> **Aim of the exercise**: Print only the lines from the one with "Table 2. The" through the end of the data, exactly, and please omit pictures.
· · · · · · ·
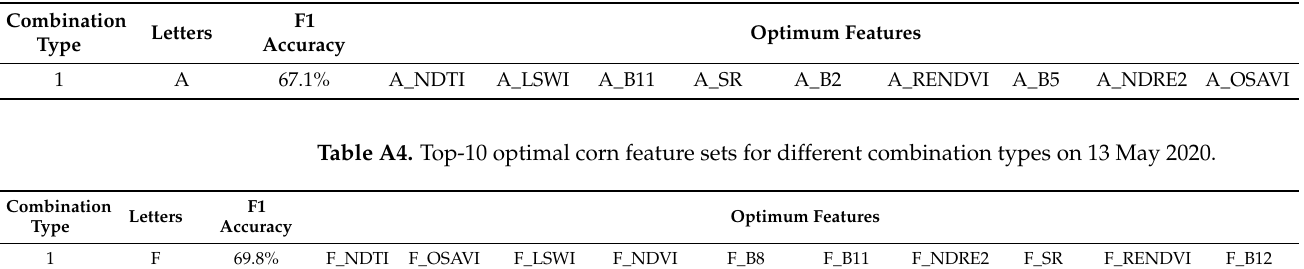
Table A3. Top-10 optimal corn feature sets for different combination types on 8 May 2020.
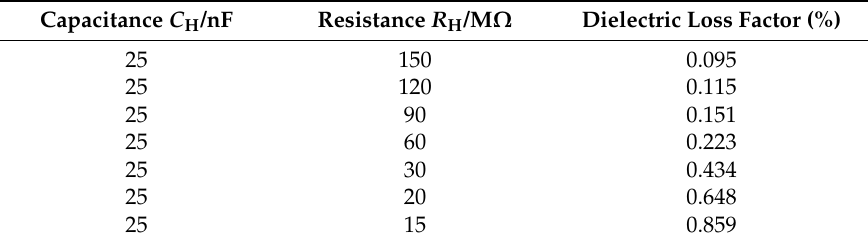
Table 2. Dielectric loss factor of high-voltage capacitor with different resistance. Capacitance C H /nF Resistance R H /M Ω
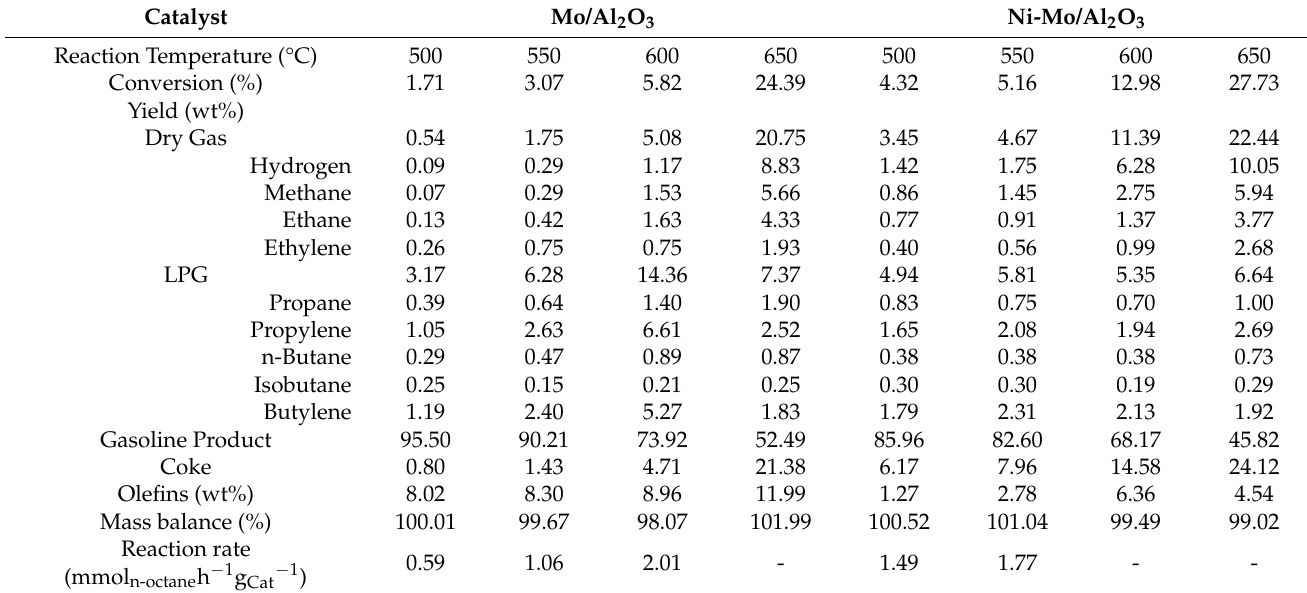
Table 2. The product distribution of Mo/Al 2 O 3 and Ni-Mo/Al 2 O 3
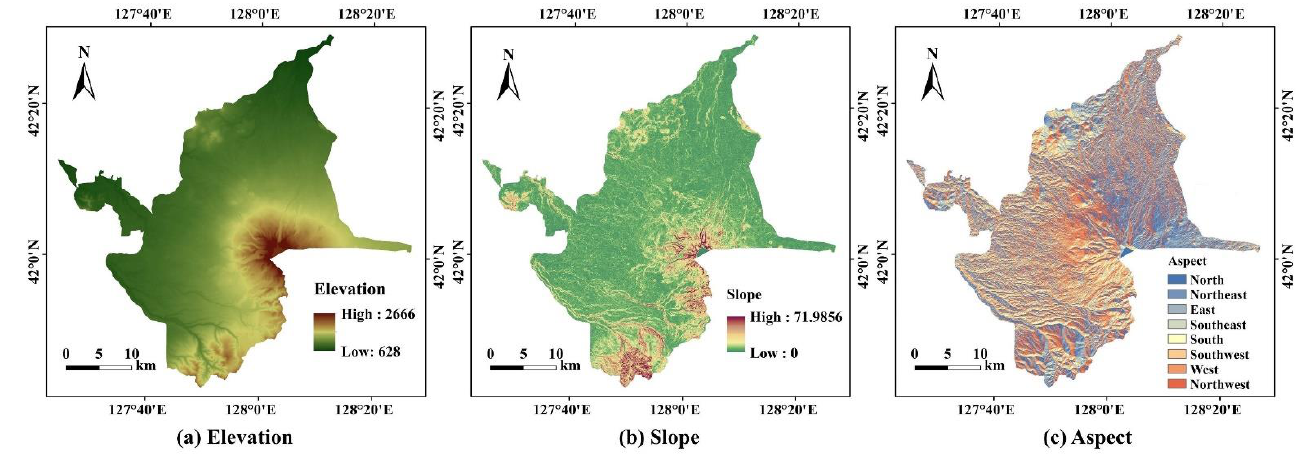
Figure 4. Topographic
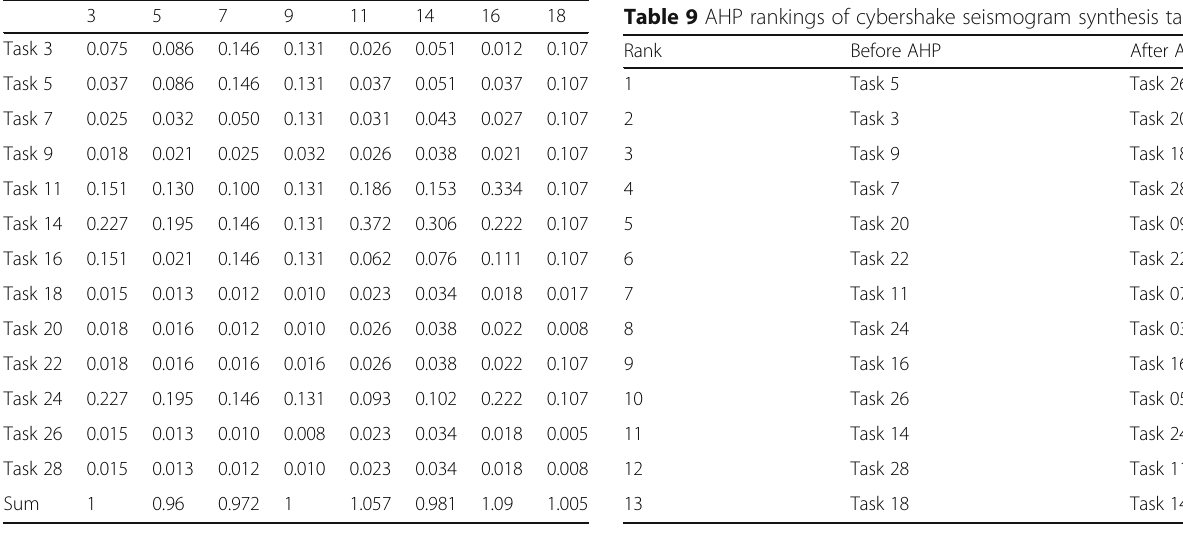
Table 7 Compute weighted sum-I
· · · · · · ·
> **Problem solution**:
Table 2. The product distribution of Mo/Al 2 O 3 and Ni-Mo/Al 2 O 3
Figure 4. Topographic
Table 7 Compute weighted sum-I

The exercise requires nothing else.